The council said a haemophiliac who died in the UK last year had evidence of vCJD infection. The man, in his 70s, did not die from vCJD but experts believe he was infected with vCJD from UK plasma-derived product known as Factor VIII.
He may have received the product from a batch that included plasma from a donor who later died of vCJD, the human form of BSE or mad cow disease.
Haemophilia and related bleeding disorders are caused by a lack of clotting factors and are treated by products containing clotting factor concentrate such as Factor VIII.
Ireland was the first country in the world to transfer all haemophiliacs to a synthetic clotting concentrate from 1997 onwards.
There have been 167 cases of vCJD in the UK and four in Ireland since the link between eating infected meat and a new variant of CJD was made in the mid-1990s.
Some nine people who died of vCJD in the UK had donated blood for the manufacture of clotting factor concentrates.
Dr Barry White, director of the National Centre for Hereditary Coagulation Disorders said it was important to note that there had been no clinical cases of vCJD in haemophiliacs.
“There are many thousands of people in the UK who’ve received factor concentrates where some of the donors who contributed to the concentrates have developed variant CJD and none of these patients have developed symptoms,” he said.
Some 50 Irish patients had received UK plasma-derived products, he said. “However, only two patients actually received product that was subsequently identified as being at risk of variant CJD . . . where the donor subsequently developed CJD,” Dr White said.

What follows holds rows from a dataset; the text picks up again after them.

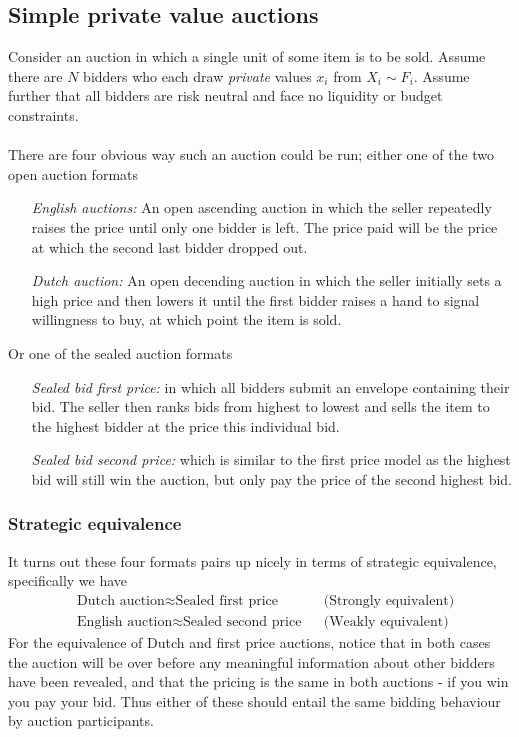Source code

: \subsection{Simple private value auctions}
Consider an auction in which a single unit of some item is to be sold. Assume there are $N$ bidders who each draw \textit{private} values $x_i$ from $X_i \sim F_i$. Assume further that all bidders are risk neutral and face no liquidity or budget constraints.
\\ \\
There are four obvious way such an auction could be run; either one of the two open auction formats
\begin{enumerate}[align=left]
  \item[\textit{English auctions:}] An open ascending auction in which the seller repeatedly raises the price until only one bidder is left. The price paid will be the price at which the second last bidder dropped out.
  \item[\textit{Dutch auction:}] An open decending auction in which the seller initially sets a high price and then lowers it until the first bidder raises a hand to signal willingness to buy, at which point the item is sold.
\end{enumerate}
Or one of the sealed auction formats
\begin{enumerate}[align=left]
  \item[\textit{Sealed bid first price:}] in which all bidders submit an envelope containing their bid. The seller then ranks bids from highest to lowest and sells the item to the highest bidder at the price this individual bid.
  \item[\textit{Sealed bid second price:}] which is similar to the first price model as the highest bid will still win the auction, but only pay the price of the second highest bid.
\end{enumerate}

\subsubsection{Strategic equivalence}
It turns out these four formats pairs up nicely in terms of strategic equivalence, specifically we have
\begin{align*}
  &\textrm{Dutch auction} \approx \textrm{Sealed first price} && \textrm{(Strongly equivalent)}  \\
  &\textrm{English auction} \approx \textrm{Sealed second price} && \textrm{(Weakly equivalent)}
\end{align*}
For the equivalence of Dutch and first price auctions, notice that in both cases the auction will be over before any meaningful information about other bidders have been revealed, and that the pricing is the same in both auctions - if you win you pay your bid. Thus either of these should entail the same bidding behaviour by auction participants.

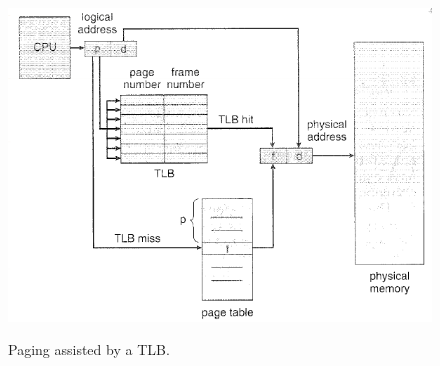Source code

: \documentclass[10pt,a4paper]{article}
\begin{document}
\begin{figure}
\caption{Paging assisted by a TLB.\cite{OSCONCEPTS}}
\begin{center}
\includegraphics[scale=0.45]{../images/page-tlb.png}
\label{page-tlb}
\end{center}
\end{figure}
\end{document}
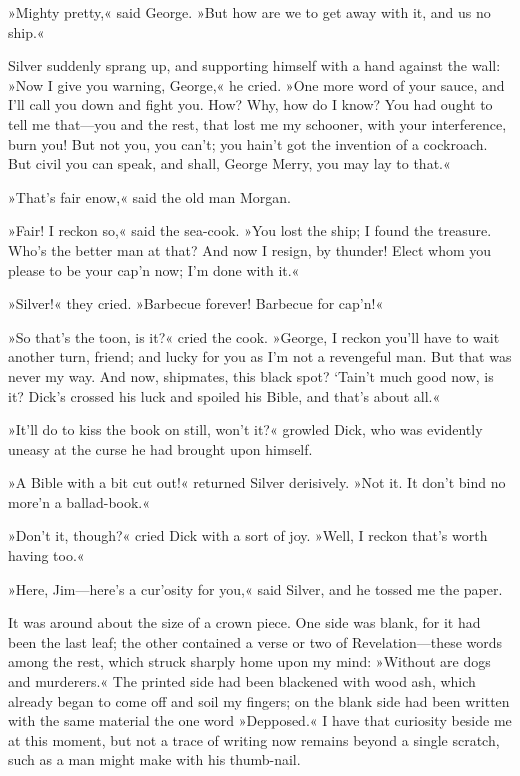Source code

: »Mighty pretty,« said George. »But how are we to get away with it, and us no ship.«

Silver suddenly sprang up, and supporting himself with a hand against the wall: »Now I give you warning, George,« he cried. »One more word of your sauce, and I'll call you down and fight you. How? Why, how do I know? You had ought to tell me that—you and the rest, that lost me my schooner, with your interference, burn you! But not you, you can't; you hain't got the invention of a cockroach. But civil you can speak, and shall, George Merry, you may lay to that.«

»That's fair enow,« said the old man Morgan.

»Fair! I reckon so,« said the sea-cook. »You lost the ship; I found the treasure. Who's the better man at that? And now I resign, by thunder! Elect whom you please to be your cap'n now; I'm done with it.«

»Silver!« they cried. »Barbecue forever! Barbecue for cap'n!«

»So that's the toon, is it?« cried the cook. »George, I reckon you'll have to wait another turn, friend; and lucky for you as I'm not a revengeful man. But that was never my way. And now, shipmates, this black spot? `Tain't much good now, is it? Dick's crossed his luck and spoiled his Bible, and that's about all.«

»It'll do to kiss the book on still, won't it?« growled Dick, who was evidently uneasy at the curse he had brought upon himself.

»A Bible with a bit cut out!« returned Silver derisively. »Not it. It don't bind no more'n a ballad-book.«

»Don't it, though?« cried Dick with a sort of joy. »Well, I reckon that's worth having too.«

»Here, Jim—here's a cur'osity for you,« said Silver, and he tossed me the paper.

It was around about the size of a crown piece. One side was blank, for it had been the last leaf; the other contained a verse or two of Revelation—these words among the rest, which struck sharply home upon my mind: »Without are dogs and murderers.« The printed side had been blackened with wood ash, which already began to come off and soil my fingers; on the blank side had been written with the same material the one word »Depposed.« I have that curiosity beside me at this moment, but not a trace of writing now remains beyond a single scratch, such as a man might make with his thumb-nail.


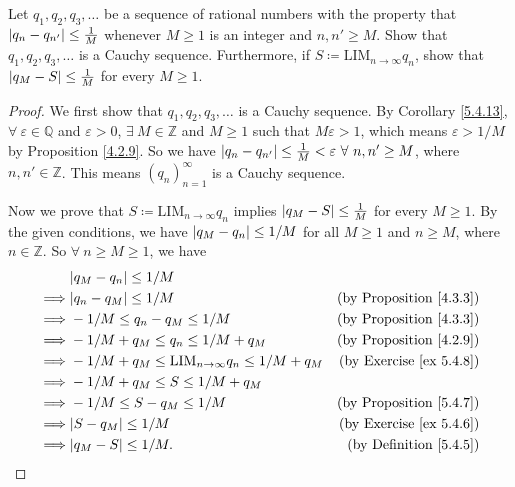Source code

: \begin{exercise}\label{ex 5.5.4}
Let \(q_1, q_2, q_3, \dots\) be a sequence of rational numbers with the property that \(\abs*{q_n - q_{n'}} \leq \frac{1}{M}\) whenever \(M \geq 1\) is an integer and \(n, n' \geq M\).
Show that \(q_1, q_2, q_3, \dots\) is a Cauchy sequence.
Furthermore, if \(S \coloneqq \text{LIM}_{n \to \infty} q_n\), show that \(\abs*{q_M - S} \leq \frac{1}{M}\) for every \(M \geq 1\).
\end{exercise}

\begin{proof}
We first show that \(q_1, q_2, q_3, \dots\) is a Cauchy sequence.
By Corollary \ref{5.4.13}, \(\forall\ \varepsilon \in \mathds{Q}\) and \(\varepsilon > 0\), \(\exists\ M \in \mathds{Z}\) and \(M \geq 1\) such that \(M\varepsilon > 1\), which means \(\varepsilon > 1 / M\) by Proposition \ref{4.2.9}.
So we have \(\abs*{q_n - q_{n'}} \leq \frac{1}{M} < \varepsilon \ \forall\ n, n' \geq M\), where \(n, n' \in \mathds{Z}\).
This means \((q_n)_{n = 1}^{\infty}\) is a Cauchy sequence.

Now we prove that \(S \coloneqq \text{LIM}_{n \to \infty} q_n\) implies \(\abs*{q_M - S} \leq \frac{1}{M}\) for every \(M \geq 1\).
By the given conditions, we have \(\abs*{q_M - q_n} \leq 1 / M\) for all \(M \geq 1\) and \(n \geq M\), where \(n \in \mathds{Z}\).
So \(\forall\ n \geq M \geq 1\), we have
\begin{align*}
& \abs*{q_M - q_n} \leq 1 / M \\
\implies & \abs*{q_n - q_M} \leq 1 / M & \text{(by Proposition \ref{4.3.3})} \\
\implies & -1 / M \leq q_n - q_M \leq 1 / M & \text{(by Proposition \ref{4.3.3})} \\
\implies & -1 / M + q_M \leq q_n \leq 1 / M + q_M & \text{(by Proposition \ref{4.2.9})} \\
\implies & -1 / M + q_M \leq \text{LIM}_{n \to \infty} q_n \leq 1 / M + q_M & \text{(by Exercise \ref{ex 5.4.8})} \\
\implies & -1 / M + q_M \leq S \leq 1 / M + q_M \\
\implies & -1 / M \leq S - q_M \leq 1 / M & \text{(by Proposition \ref{5.4.7})} \\
\implies & \abs*{S - q_M} \leq 1 / M & \text{(by Exercise \ref{ex 5.4.6})} \\
\implies & \abs*{q_M - S} \leq 1 / M. & \text{(by Definition \ref{5.4.5})}
\end{align*}
\end{proof}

Both had received the product while living in the UK.
“The significance of the current finding is unclear but we are adopting the precautionary principle and interpreting this as evidence that variant CJD can be transmitted by clotting factor concentrates.”
Letters have been sent to the 50 patients informing them of developments, and to all people with haemophilia and related bleeding disorders.
A helpline (1800-200849) opened at St James’s Hospital, Dublin yesterday.
Two meetings have also been organised for people with concerns, on February 27th in Cork and February 28th in Dublin.
Prof John Bonnar, chairman the National Haemophilia Council, said the risk, “on the evidence available at the moment, is remote but is a risk. What was theoretical is now a practical risk so it’s an additional concern . . . an additional stress”.
Meanwhile, Dr William Murphy of the Blood Transfusion Service said there was a “very real prospect” that a test for vCJD could be available by the summer.
If successful, it would have the ability to detect the vCJD prion in people who had not developed the disease but may be able to transmit it in the blood.
It is being trialled in France and the UK at the moment. This test would cost the Blood Transfusion Service about €3 million a year.